A 4-year-old female basset hound (Patient 1) with suspected liver disease and a seemingly healthy female Doberman pinscher (Patient 2) with high hepatic enzyme activity both turned out to have peliosis hepatitis. Peliosis hepatitis is associated with B. henselae, a gram-negative bacteria well-adapted to persist intracellularly in humans and animals. An exhaustive workup was given Patient 1 and because a western immunoblot was indicative of prior exposure to B. henselae, a polymerase chain reaction (PCR) assay was performed on 2 occasions to amplify DNA extracted from hepatic tissue. DNA base pairs were sequenced and found to be identical to a portion of B. henselae. Patient 2 was found to have high liver enzyme levels on routine examination. PCR analysis was performed on liver biopsy samples from this dog and other patients used as controls. The Doberman also was found to have a band of approximately 400 base pairs 100% identical to the published sequence for B. clarridgeiae. Clinical signs in both dogs improved dramatically when treated with azithromycin for presumptive Bartonella-induced granulomatous hepatitis as seen histologically. Patient 1 survived for 13 months and Patient 2 for +15 months before hepatic failure ensued.

Because both owners made independent therapeutic decisions to administer herbal medicines and nutritional supplements, it is impossible to assess the therapeutic efficacy of azithromycin and more prospective studies are needed to evaluate its effectiveness. The chance discovery of the Bartonella organism in the second dog emphasizes the need to investigate the role of Bartonella spp. in the development and perpetuation of chronic liver disease in dogs.

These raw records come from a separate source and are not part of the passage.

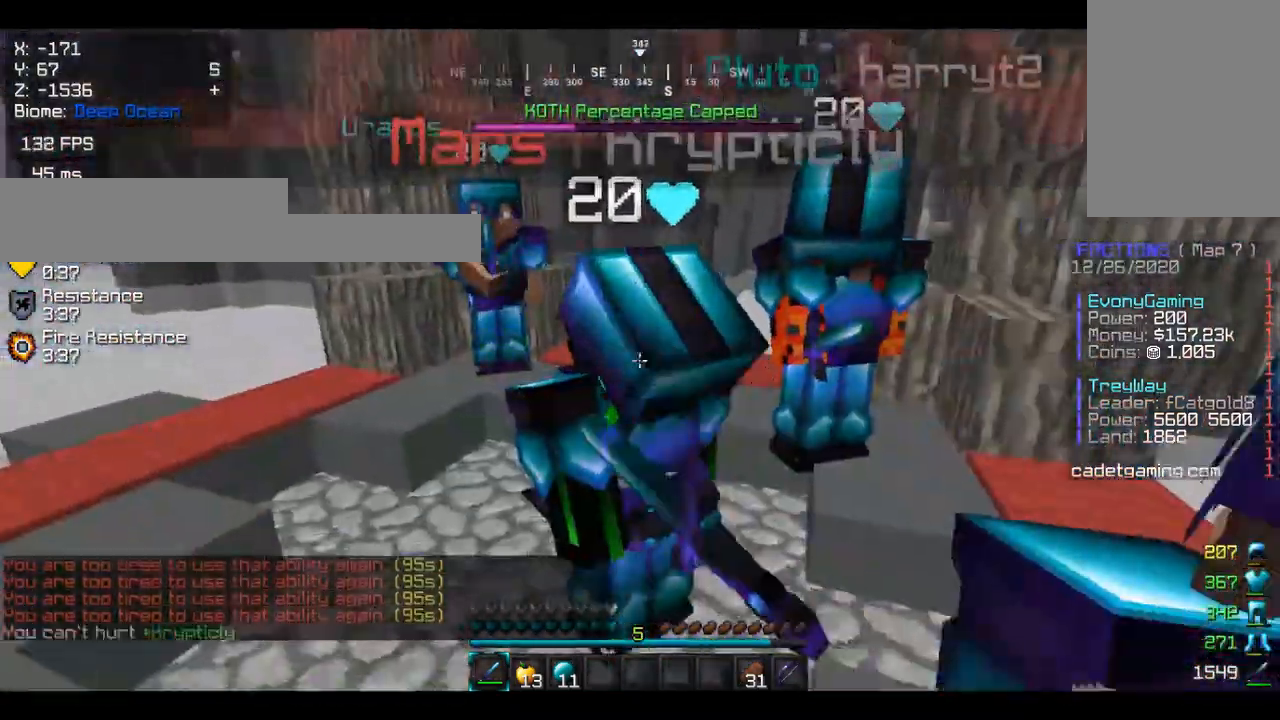
{"keys": [], "mouse": [], "events": [[200, "mouse_left", "up"], [267, "mouse_left", "down"], [367, "mouse_left", "up"]]}
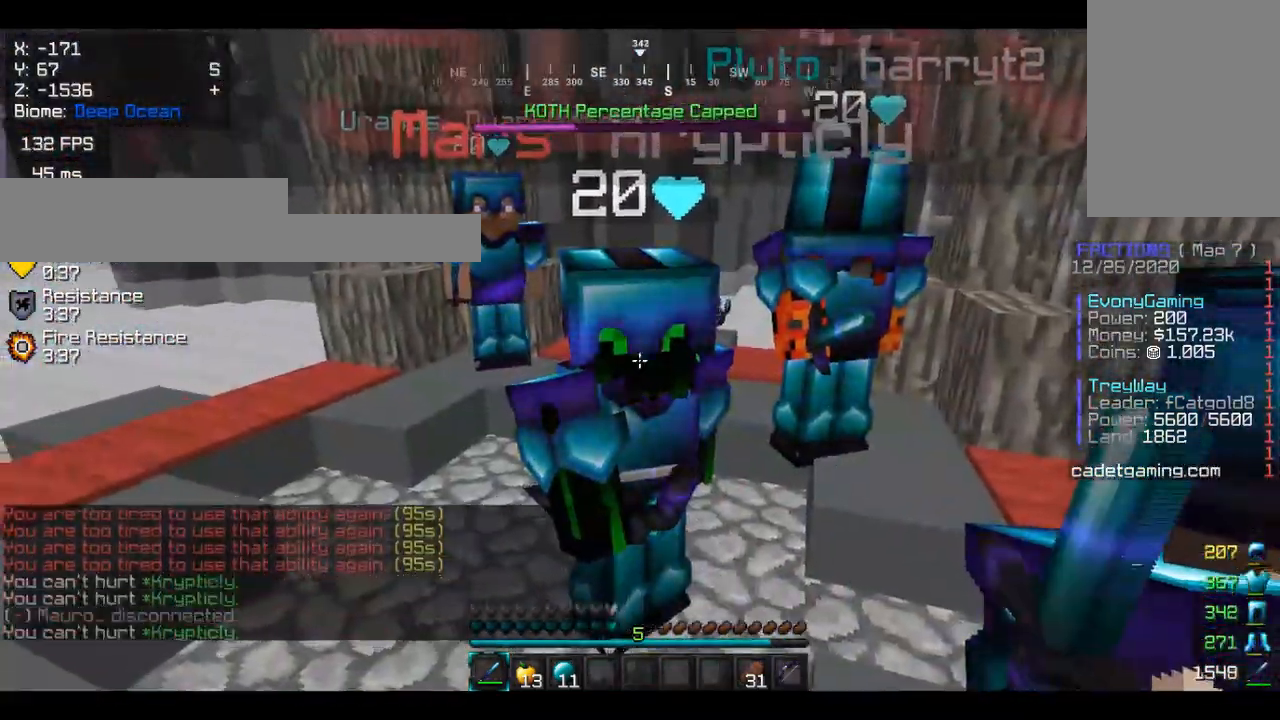
{"keys": [], "mouse": [], "events": []}
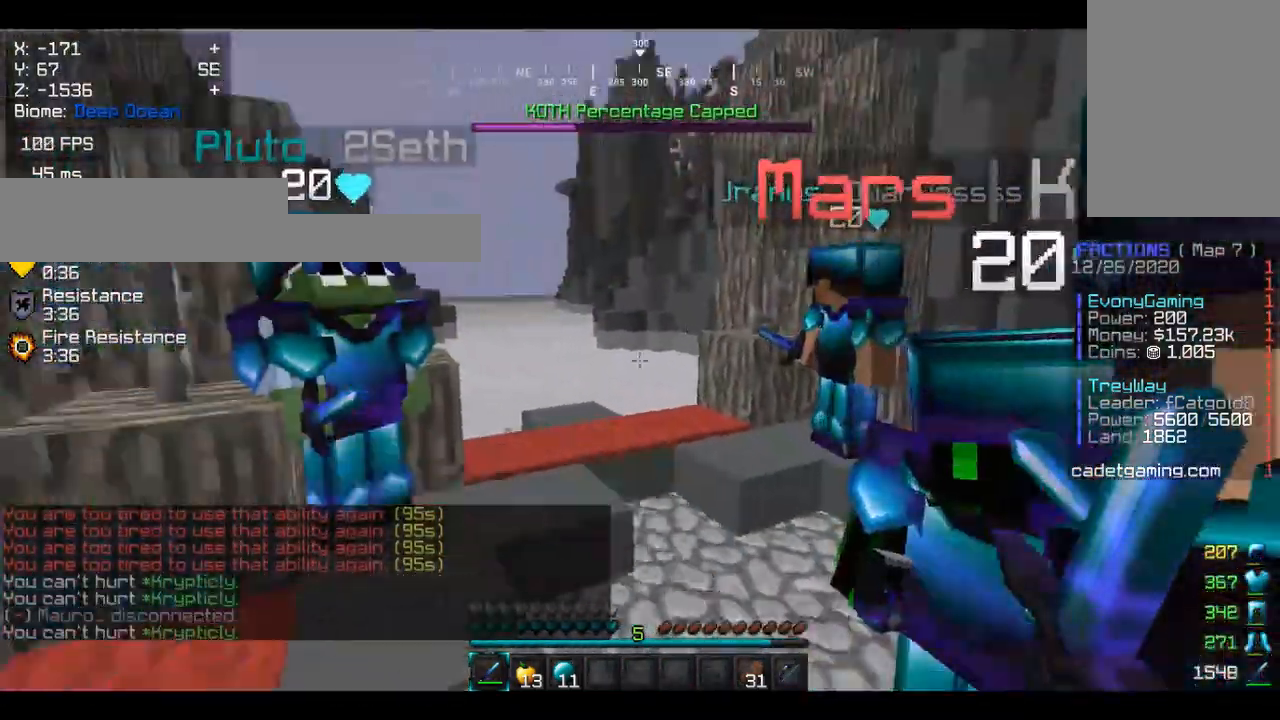
{"keys": [], "mouse": ["left", "right"], "events": [[33, "mouse_left", "down"], [33, "mouse_right", "down"], [133, "mouse_left", "up"], [233, "mouse_left", "down"]]}
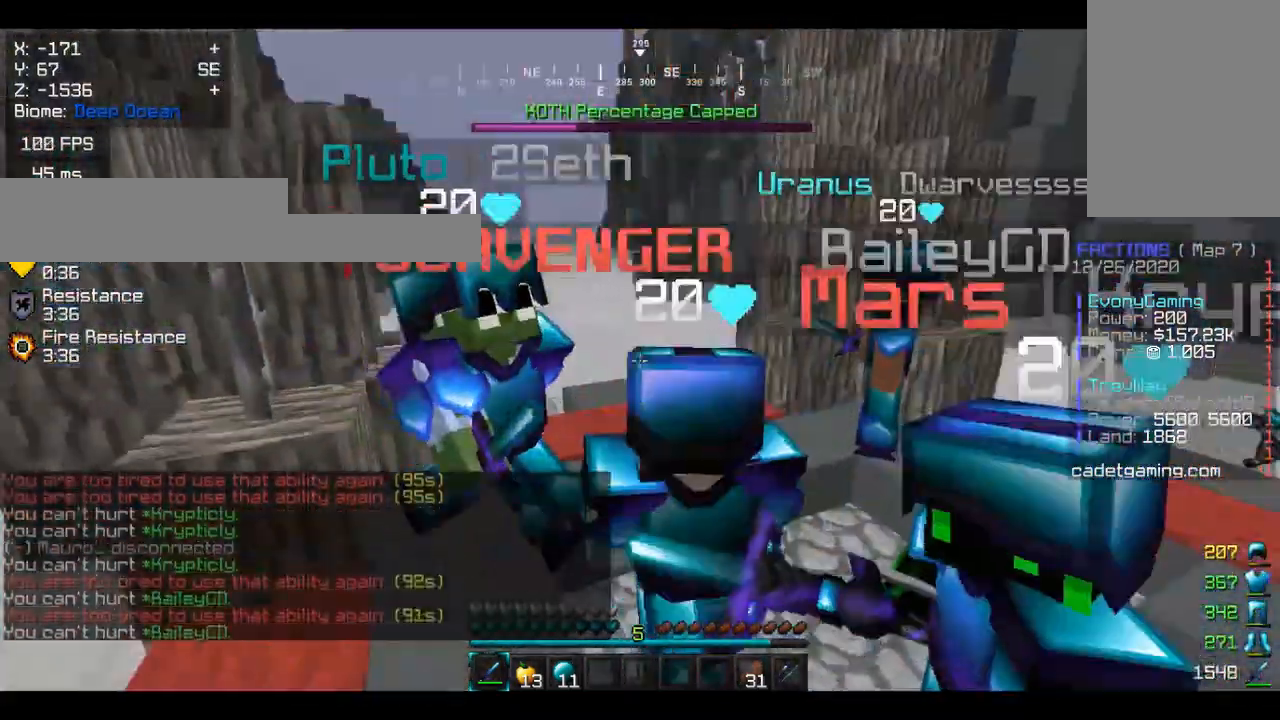
{"keys": [], "mouse": [], "events": [[33, "mouse_left", "up"], [33, "mouse_right", "up"], [167, "mouse_left", "down"], [500, "mouse_left", "up"]]}
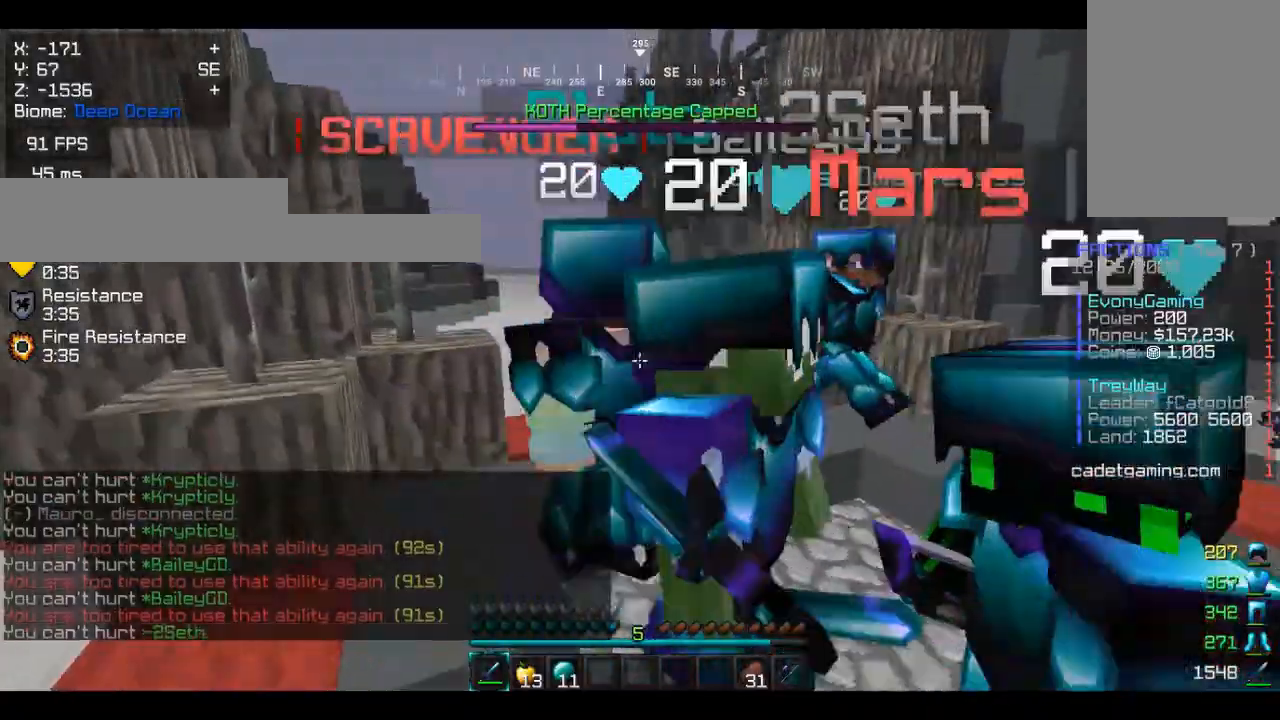
{"keys": [], "mouse": [], "events": [[67, "mouse_left", "down"], [167, "mouse_left", "up"]]}
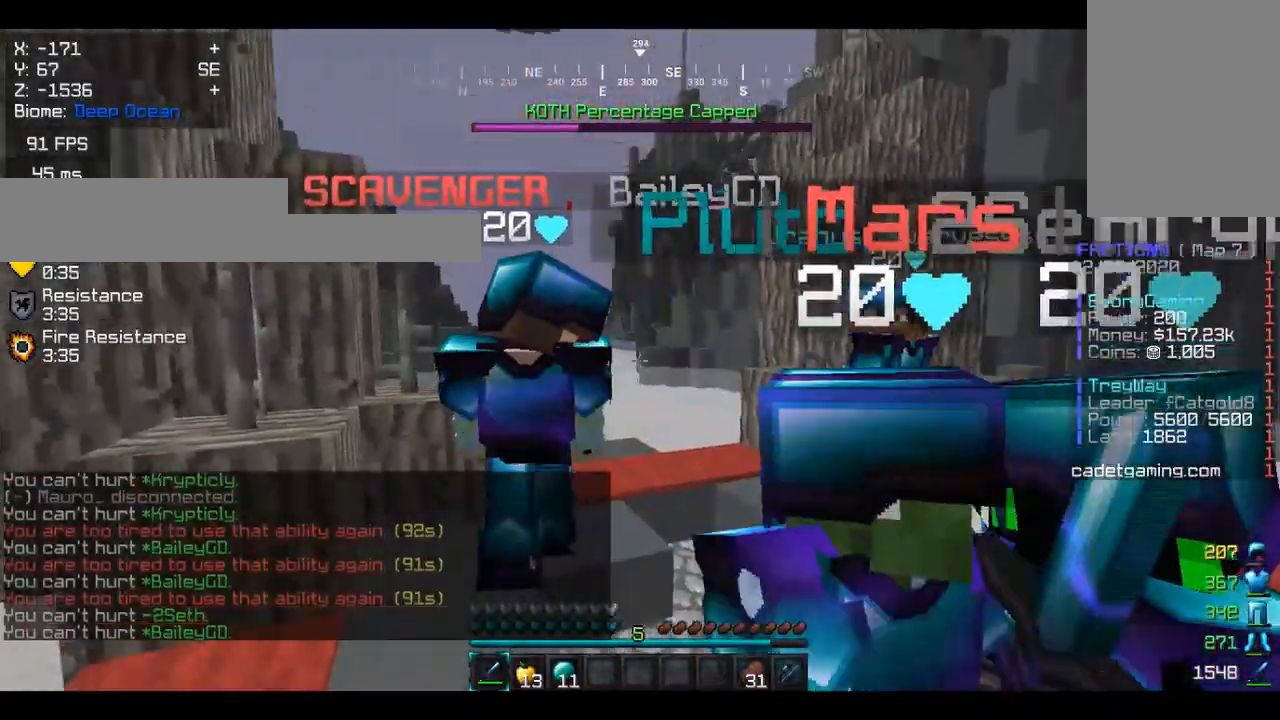
{"keys": [], "mouse": [], "events": []}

COMMENTARY: Inflammatory liver disease in the vast majority of dogs and cats is of unknown cause. With the exception of patients with primary copper retention, the disease is most often labeled as idiopathic, a situation that is frustrating for client and clinician alike. The observations of Gillespie and colleagues that at least some of these patients may have unsuspected infection with Bartonella is intriguing and sensitizes us to how much we still have to learn about liver disease in these species. Bartonella infection must now be added to the list of differential diagnoses in dogs with inflammatory liver disease. 

Detection of Bartonella henselae and Bartonella clarridgeiae DNA in hepatic specimens from two dogs with hepatic disease. Gillespie TN, Washabau RJ, Goldschmidt MH, et al. JAVMA 222:47-51, 2003.